— BEGIN SUPPLIED DATA —

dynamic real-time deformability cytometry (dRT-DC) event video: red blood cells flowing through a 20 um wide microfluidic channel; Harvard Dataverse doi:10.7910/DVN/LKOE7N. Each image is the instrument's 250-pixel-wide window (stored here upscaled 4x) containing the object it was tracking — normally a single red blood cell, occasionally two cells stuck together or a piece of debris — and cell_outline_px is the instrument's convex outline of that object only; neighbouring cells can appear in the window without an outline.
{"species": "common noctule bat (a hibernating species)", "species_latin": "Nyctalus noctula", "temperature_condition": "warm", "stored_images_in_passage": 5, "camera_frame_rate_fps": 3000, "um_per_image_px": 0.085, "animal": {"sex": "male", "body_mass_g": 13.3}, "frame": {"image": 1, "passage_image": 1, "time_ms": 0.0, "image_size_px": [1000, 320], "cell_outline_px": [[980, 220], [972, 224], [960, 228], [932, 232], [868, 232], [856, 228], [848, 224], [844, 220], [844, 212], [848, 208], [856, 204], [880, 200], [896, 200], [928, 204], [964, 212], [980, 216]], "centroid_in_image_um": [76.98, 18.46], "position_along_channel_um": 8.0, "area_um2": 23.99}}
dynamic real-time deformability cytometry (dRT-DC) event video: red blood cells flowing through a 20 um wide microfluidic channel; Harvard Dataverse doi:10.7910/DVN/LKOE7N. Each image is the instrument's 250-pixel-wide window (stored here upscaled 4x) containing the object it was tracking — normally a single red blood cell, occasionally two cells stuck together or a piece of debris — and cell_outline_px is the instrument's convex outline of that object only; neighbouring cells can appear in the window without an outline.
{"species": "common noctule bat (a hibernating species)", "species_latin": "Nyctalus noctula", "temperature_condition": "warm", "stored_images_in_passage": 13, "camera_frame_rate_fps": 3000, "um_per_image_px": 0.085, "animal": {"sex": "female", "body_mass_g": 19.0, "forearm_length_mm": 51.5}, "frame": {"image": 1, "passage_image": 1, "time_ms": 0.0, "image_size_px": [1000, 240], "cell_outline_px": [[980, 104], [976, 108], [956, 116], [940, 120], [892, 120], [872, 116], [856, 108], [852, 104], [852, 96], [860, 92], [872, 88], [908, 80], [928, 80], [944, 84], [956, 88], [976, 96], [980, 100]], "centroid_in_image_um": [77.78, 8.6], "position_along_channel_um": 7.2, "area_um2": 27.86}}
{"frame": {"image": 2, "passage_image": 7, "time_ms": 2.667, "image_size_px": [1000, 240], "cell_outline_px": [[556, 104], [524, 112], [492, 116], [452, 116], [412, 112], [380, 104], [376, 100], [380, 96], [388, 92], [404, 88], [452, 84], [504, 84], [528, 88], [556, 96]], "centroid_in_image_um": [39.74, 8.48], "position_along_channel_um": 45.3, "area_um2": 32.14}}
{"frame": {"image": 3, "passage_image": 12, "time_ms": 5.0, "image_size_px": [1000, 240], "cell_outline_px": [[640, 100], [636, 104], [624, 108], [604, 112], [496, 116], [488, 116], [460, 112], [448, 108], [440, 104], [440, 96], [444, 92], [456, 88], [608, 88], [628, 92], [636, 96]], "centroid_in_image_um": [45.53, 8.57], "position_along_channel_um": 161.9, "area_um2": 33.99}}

— END SUPPLIED DATA —

Set out the complete listing exactly as shown.

dynamic real-time deformability cytometry (dRT-DC) event video: red blood cells flowing through a 20 um wide microfluidic channel; Harvard Dataverse doi:10.7910/DVN/LKOE7N. Each image is the instrument's 250-pixel-wide window (stored here upscaled 4x) containing the object it was tracking — normally a single red blood cell, occasionally two cells stuck together or a piece of debris — and cell_outline_px is the instrument's convex outline of that object only; neighbouring cells can appear in the window without an outline.
{"species": "common noctule bat (a hibernating species)", "species_latin": "Nyctalus noctula", "temperature_condition": "warm", "stored_images_in_passage": 5, "camera_frame_rate_fps": 3000, "um_per_image_px": 0.085, "animal": {"sex": "male", "body_mass_g": 13.3}, "frame": {"image": 1, "passage_image": 1, "time_ms": 0.0, "image_size_px": [1000, 320], "cell_outline_px": [[980, 220], [972, 224], [960, 228], [932, 232], [868, 232], [856, 228], [848, 224], [844, 220], [844, 212], [848, 208], [856, 204], [880, 200], [896, 200], [928, 204], [964, 212], [980, 216]], "centroid_in_image_um": [76.98, 18.46], "position_along_channel_um": 8.0, "area_um2": 23.99}}
dynamic real-time deformability cytometry (dRT-DC) event video: red blood cells flowing through a 20 um wide microfluidic channel; Harvard Dataverse doi:10.7910/DVN/LKOE7N. Each image is the instrument's 250-pixel-wide window (stored here upscaled 4x) containing the object it was tracking — normally a single red blood cell, occasionally two cells stuck together or a piece of debris — and cell_outline_px is the instrument's convex outline of that object only; neighbouring cells can appear in the window without an outline.
{"species": "common noctule bat (a hibernating species)", "species_latin": "Nyctalus noctula", "temperature_condition": "warm", "stored_images_in_passage": 13, "camera_frame_rate_fps": 3000, "um_per_image_px": 0.085, "animal": {"sex": "female", "body_mass_g": 19.0, "forearm_length_mm": 51.5}, "frame": {"image": 1, "passage_image": 1, "time_ms": 0.0, "image_size_px": [1000, 240], "cell_outline_px": [[980, 104], [976, 108], [956, 116], [940, 120], [892, 120], [872, 116], [856, 108], [852, 104], [852, 96], [860, 92], [872, 88], [908, 80], [928, 80], [944, 84], [956, 88], [976, 96], [980, 100]], "centroid_in_image_um": [77.78, 8.6], "position_along_channel_um": 7.2, "area_um2": 27.86}}
{"frame": {"image": 2, "passage_image": 7, "time_ms": 2.667, "image_size_px": [1000, 240], "cell_outline_px": [[556, 104], [524, 112], [492, 116], [452, 116], [412, 112], [380, 104], [376, 100], [380, 96], [388, 92], [404, 88], [452, 84], [504, 84], [528, 88], [556, 96]], "centroid_in_image_um": [39.74, 8.48], "position_along_channel_um": 45.3, "area_um2": 32.14}}
{"frame": {"image": 3, "passage_image": 12, "time_ms": 5.0, "image_size_px": [1000, 240], "cell_outline_px": [[640, 100], [636, 104], [624, 108], [604, 112], [496, 116], [488, 116], [460, 112], [448, 108], [440, 104], [440, 96], [444, 92], [456, 88], [608, 88], [628, 92], [636, 96]], "centroid_in_image_um": [45.53, 8.57], "position_along_channel_um": 161.9, "area_um2": 33.99}}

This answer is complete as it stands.